Limitations & Future Work

  • Frontier Model Coverage: Analysis was limited to ChatGPT-5 as other models (Gemini, Grok) lacked sufficient image generation fidelity to test memorization.
  • Directionality: The study focused on Visual \(\to\) Text. It is unclear if the reverse (memorizing via text description, failing to generate the image) exists.
  • Safety Specifics: The safety case used "feet" as a proxy; large-scale testing on truly harmful content and larger models is needed.
  • Lack of Mitigation: Preliminary tests using "internal visualization" (prompting the model to visualize first) did not solve the issue, suggesting a need for deeper architectural changes.
  • vs. Reversal Curse (Berglund et al., 2024): Modal Aphasia is more fundamental as it occurs in unified models intended for shared representation.

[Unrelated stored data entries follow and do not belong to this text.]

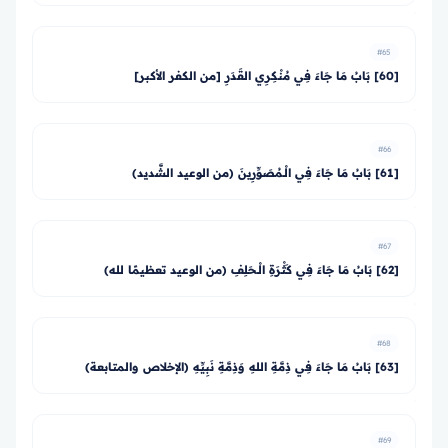
#65
[60] بَابُ مَا جَاءَ فِي مُنْكِرِي القَدَرِ [من الكفر الأكبر]
#66
[61] بَابُ مَا جَاءَ فِي الْـمُصَوِّرِينَ (من الوعيد الشَّديد)
#67
[62] بَابُ مَا جَاءَ فِي كَثْرَةِ الْـحَلِفِ (من الوعيد تعظيمًا لله)
#68
[63] بَابُ مَا جَاءَ فِي ذِمَّةِ اللهِ وَذِمَّةِ نَبِيِّهِ (الإخلاص والمتابعة)
#69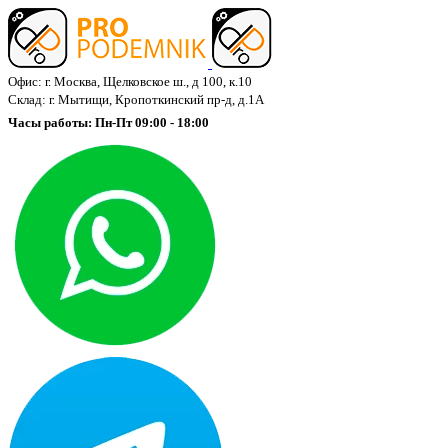
Офис: г. Москва, Щелковское ш., д 100, к.10
Склад: г. Мытищи, Кропоткинский пр-д, д.1А
Часы работы: Пн-Пт 09:00 - 18:00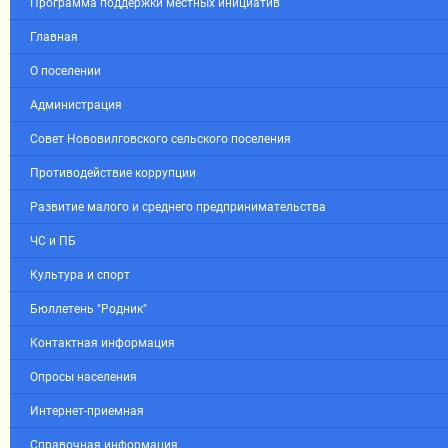
Программа поддержки местных инициатив
Главная
О поселении
Администрация
Совет Нововилговского сельского поселения
Противодействие коррупции
Развитие малого и среднего предпринимательства
ЧС и ПБ
Культура и спорт
Бюллетень "Родник"
Контактная информация
Опросы населения
Интернет-приемная
Справочная информация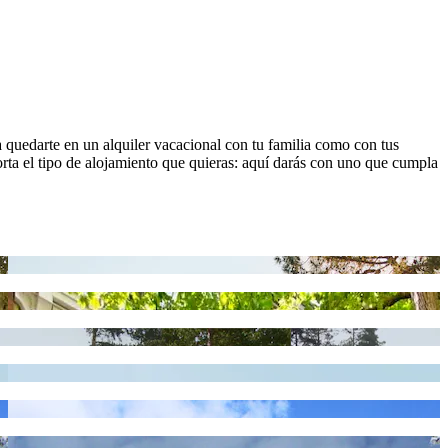
a quedarte en un alquiler vacacional con tu familia como con tus
orta el tipo de alojamiento que quieras: aquí darás con uno que cumpla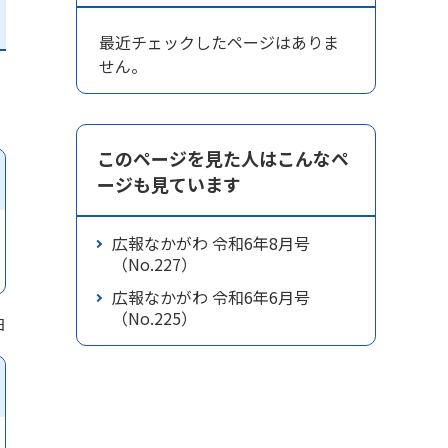
最近チェックしたページはありま
せん。
このページを見た人はこんなペ
ージも見ています
広報なかがわ 令和6年8月号
（No.227）
広報なかがわ 令和6年6月号
（No.225）
日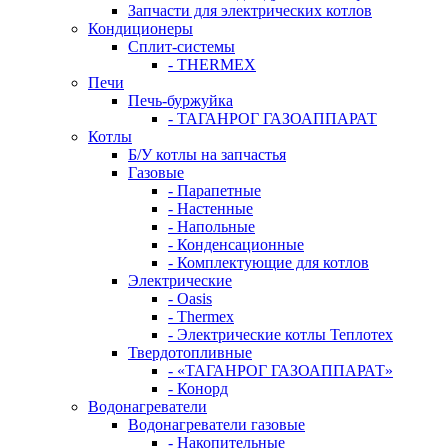
Запчасти для электрических котлов
Кондиционеры
Сплит-системы
- THERMEX
Печи
Печь-буржуйка
- ТАГАНРОГ ГАЗОАППАРАТ
Котлы
Б/У котлы на запчастья
Газовые
- Парапетные
- Настенные
- Напольные
- Конденсационные
- Комплектующие для котлов
Электрические
- Oasis
- Thermex
- Электрические котлы Теплотех
Твердотопливные
- «ТАГАНРОГ ГАЗОАППАРАТ»
- Конорд
Водонагреватели
Водонагреватели газовые
- Накопительные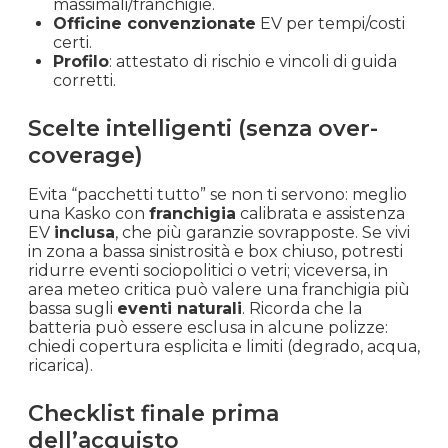
massimali/franchigie.
Officine convenzionate
EV per tempi/costi
certi.
Profilo
: attestato di rischio e vincoli di guida
corretti.
Scelte intelligenti (senza over-
coverage)
Evita “pacchetti tutto” se non ti servono: meglio
una Kasko con
franchigia
calibrata e assistenza
EV
inclusa
, che più garanzie sovrapposte. Se vivi
in zona a bassa sinistrosità e box chiuso, potresti
ridurre eventi sociopolitici o vetri; viceversa, in
area meteo critica può valere una franchigia più
bassa sugli
eventi naturali
. Ricorda che la
batteria può essere esclusa in alcune polizze:
chiedi copertura esplicita e limiti (degrado, acqua,
ricarica).
Checklist finale prima
dell’acquisto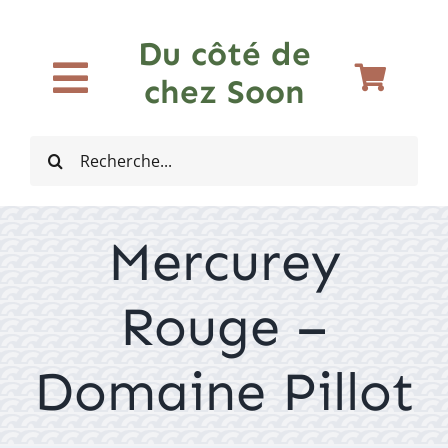
Passer
au
Du côté de
contenu
chez Soon
Toggle
Accueil
Navigation
Rechercher:
Bières
Mercurey
Vins
Rouge –
Spiritueux
Domaine Pillot
Cidres et Softs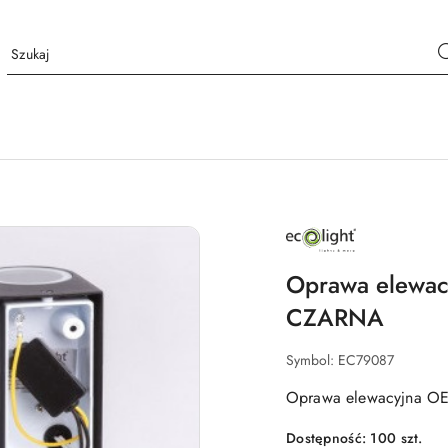
NAZWA
PRODUCENTA:
ECO
LIGHT
Oprawa elewa
CZARNA
Symbol:
EC79087
Oprawa elewacyjna O
Dostępność:
100
szt.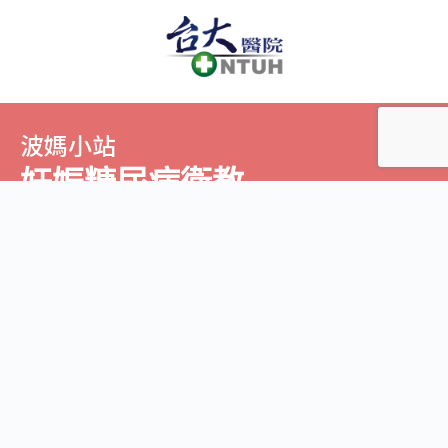
波媽小站
​妊娠糖尿病衛教
100 台灣台北市中正區徐州路2-1號 208室
02-2394-7109
ntu.whealth1@gmail.com
研究計畫
計畫簡介
計畫主持人介紹
研究團隊
最新訊息
研究進度和成果
妊娠糖尿病
相關連結
課程專區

  • vs. Papadimitriou et al. (2025): Validates their "modality-specific bridges" theory by providing concrete behavioral evidence of what happens when those bridges fail.
  • vs. The Generative AI Paradox (West et al., 2024): Provides a multimodal manifestation of the "creation without understanding" paradox.

Rating

  • Novelty: ⭐⭐⭐⭐⭐ The discovery and naming of "Modal Aphasia" is highly insightful and provides a fresh framework for evaluating unified VLMs.

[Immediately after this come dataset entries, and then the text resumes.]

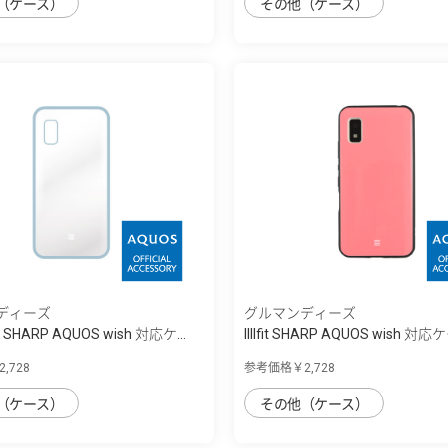
（ケース）
その他（ケース）
ディーズ
グルマンディーズ
lear SHARP AQUOS wish 対応ケ...
IIIIfit SHARP AQUOS wish 対
,728
参考価格￥2,728
（ケース）
その他（ケース）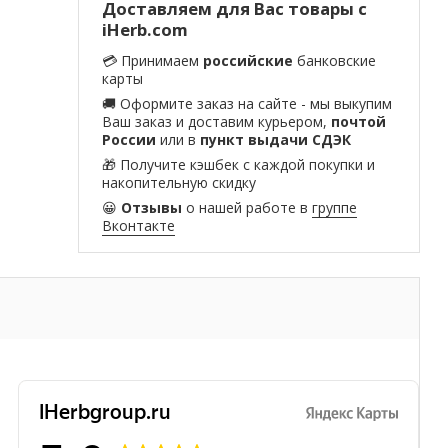
Доставляем для Вас товары с
iHerb.com
💳 Принимаем
российские
банковские
карты
🚚 Оформите заказ на сайте - мы выкупим
Ваш заказ и доставим курьером,
почтой
России
или в
пункт выдачи СДЭК
🎁 Получите кэшбек с каждой покупки и
накопительную скидку
😀
Отзывы
о нашей работе в
группе
Вконтакте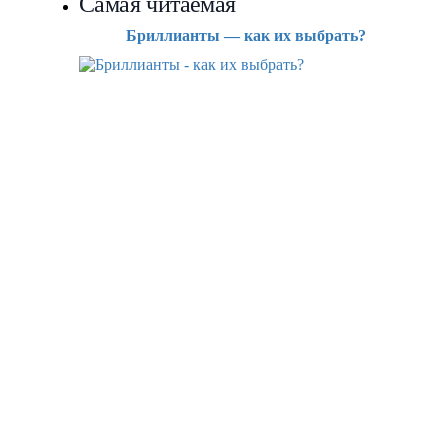
Самая читаемая
Бриллианты — как их выбрать?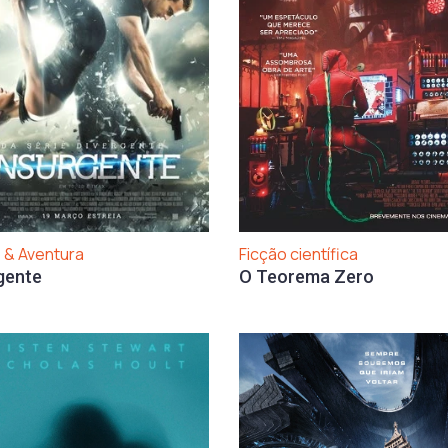
 & Aventura
Ficção científica
gente
O Teorema Zero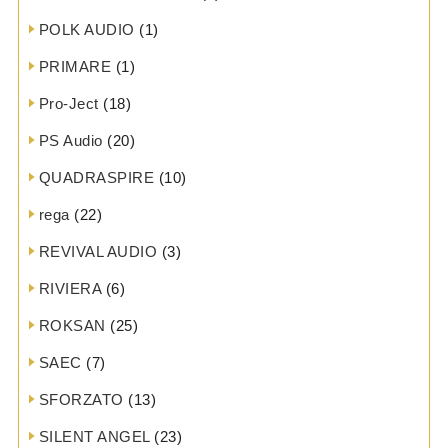
POLK AUDIO
(1)
PRIMARE
(1)
Pro-Ject
(18)
PS Audio
(20)
QUADRASPIRE
(10)
rega
(22)
REVIVAL AUDIO
(3)
RIVIERA
(6)
ROKSAN
(25)
SAEC
(7)
SFORZATO
(13)
SILENT ANGEL
(23)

  • Experimental Thoroughness: ⭐⭐⭐⭐ Three-tiered design is rigorous, though the safety case remains at the proof-of-concept level.
  • Writing Quality: ⭐⭐⭐⭐⭐ Clear progression, precise terminology, and effective use of cognitive science analogies.
  • Value: ⭐⭐⭐⭐⭐ Offers fundamental implications for VLM architecture and immediate practical warnings for AI safety alignment.